Making the Gardner Relevant to Diverse Visitors
Determined to improve every aspect of the visitor experience at Boston’s Isabella Stewart Gardner Museum, Michelle Grohe MA 02—the newly appointed Esther Stiles Eastman Curator of Education—is transforming the relationship between the 115-year-old landmark and the community it serves. She's doing so in part by implementing inclusive Visual Thinking Strategies (VTS) pioneered by cognitive psychologist and author Abigail Housen—ideas she first encountered when writing her thesis as a graduate student at RISD.
“You don’t have to be a trained art historian to have a valid and meaningful experience in an art museum.”
“When I first read the work of Housen and her research partner Philip Yenawine,” says Grohe, “it was like a lightbulb going on. It confirmed what I’d understood in my heart all along: that you don’t have to be a trained art historian to have a valid and meaningful experience in an art museum—that visitors respond to the work in many different and equally authentic ways.”
That idea has been a driving force in the way Grohe approaches her work and a critical tool in cultivating partnerships with local public schools. In recent years it has helped her shape the museum’s Thinking Through Art program into an intensive development opportunity in which teachers learn to lead open-ended discussions that develop students’ critical thinking and communication skills.
“The program also helps students understand that it’s OK to have different ideas and to disagree with each other,” says Grohe. “And it helps them feel comfortable and safe in the museum environment, which is one of our overarching goals.”
“Thinking Through Art helps students feel comfortable and safe in the museum environment.”
While working to welcome a diverse range of visitors, Grohe and her colleagues are constantly testing new approaches to presenting the museum’s permanent collection of paintings, sculptures, tapestries, furniture, books and decorative arts. When its founder died in 1924, she provided an endowment to operate the museum “for the education and enjoyment of the public forever,” but stipulated that nothing be added, removed or changed and that no identifying labels be introduced since they might influence viewers’ perceptions.
Given these restrictions, “we have to be creative in our prompts and the ways we encourage people to connect with the art,” says Grohe.
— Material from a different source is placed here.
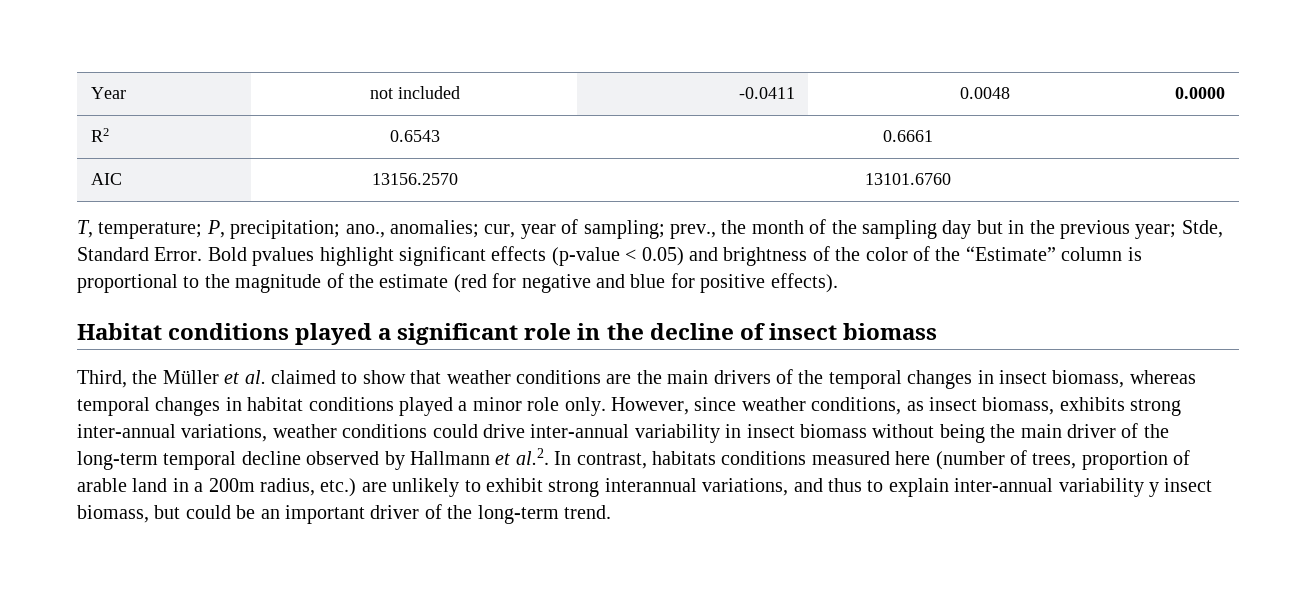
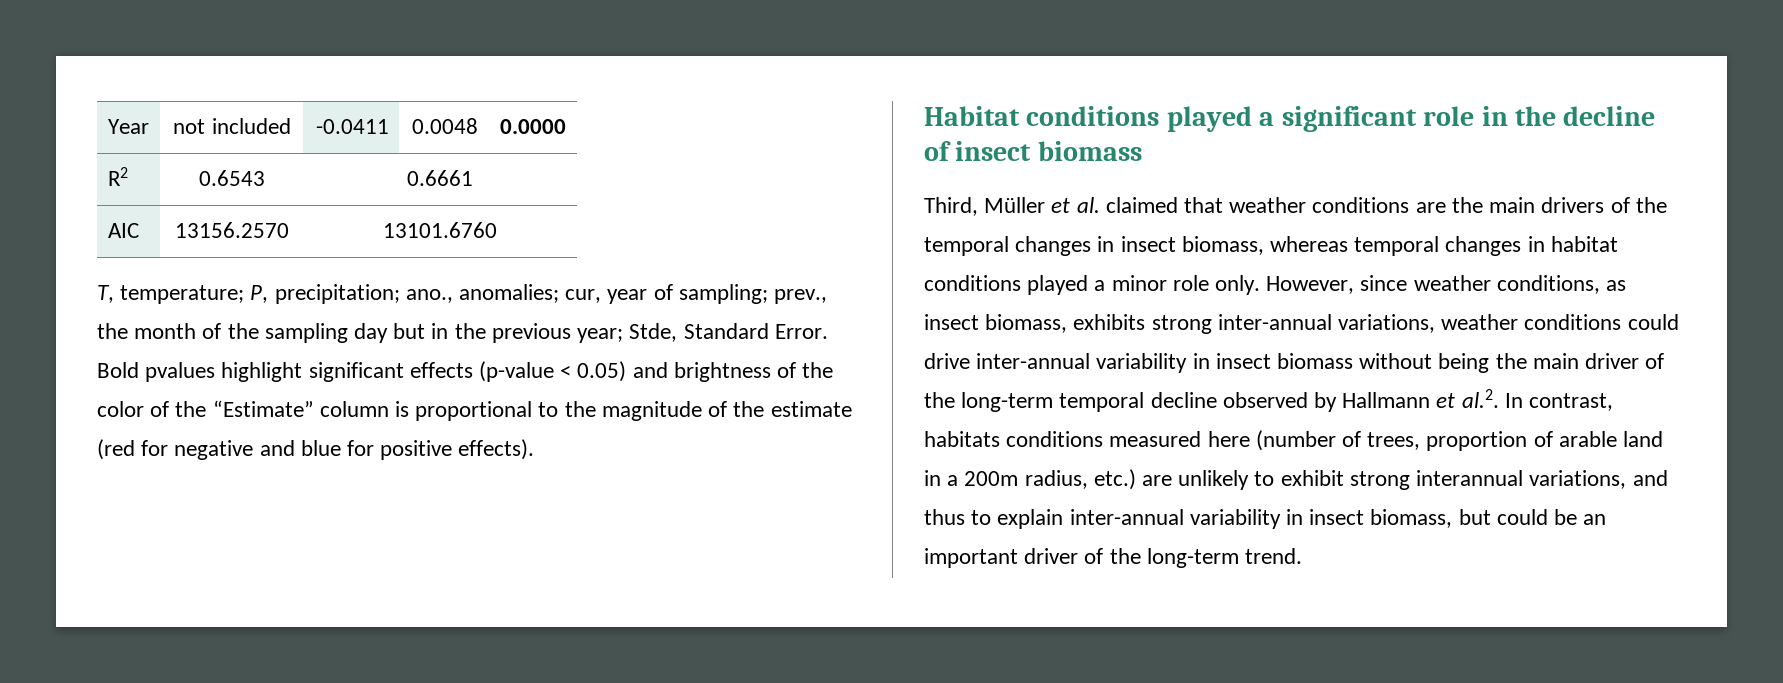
[132,370,158,384] the -> (978, 206) none
[341,370,406,384] to show -> (1178, 205) none
[1148,482,1159,497] y -> [1286,509,1304,525] in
The museum’s ongoing Luminaries Program is an approach that seems to be working well. Local artists are invited to interact with the museum and one another, make work in response to the Gardner’s collection and act as “cultural collaborators,” helping to engage new audiences via creative, family-oriented events and recording audio tours highlighting the objects that inspire them.
Gardner’s stipulations also create an interesting challenge for Grohe and her colleagues in response to the infamous heist that committed the museum’s name to collective memory in 1990. Dressed as police officers, thieves removed 13 works of art with an estimated value of $500 million from their frames, making it the largest museum theft ever. Since the artwork has yet to be recovered, the frames remain empty on the walls.
“Sometimes people think the empty frames are there to highlight the wallpaper,” says Grohe. “But really they’re place markers for the stolen objects and a reminder that something is missing. They also provide a great opportunity to talk about Mrs. Gardner’s original intention and the fact that we can no longer recreate the experience exactly as she had intended it.”
“Building a diverse audience that’s representative of the city of Boston is a moral imperative.”
One of the experiences that Grohe and her team can recreate is their benefactor’s love of community and intellectual discourse. In the decades before she died, Gardner hosted countless salons, concerts, lectures and exhibitions, inviting John Singer Sargent to paint in the Gothic Room and modern dancer Ruth St. Denis to perform in the Cloisters. Today, locals are encouraged to take part in quarterly Neighborhood Salons, drop-in maker workshops, Free Days and other community events.
“Building a diverse audience that’s representative of the city of Boston is a moral imperative,” says Grohe. “And by making a real effort to understand visitors’ interests and points of view, we’re also cultivating our own understanding of the collection.”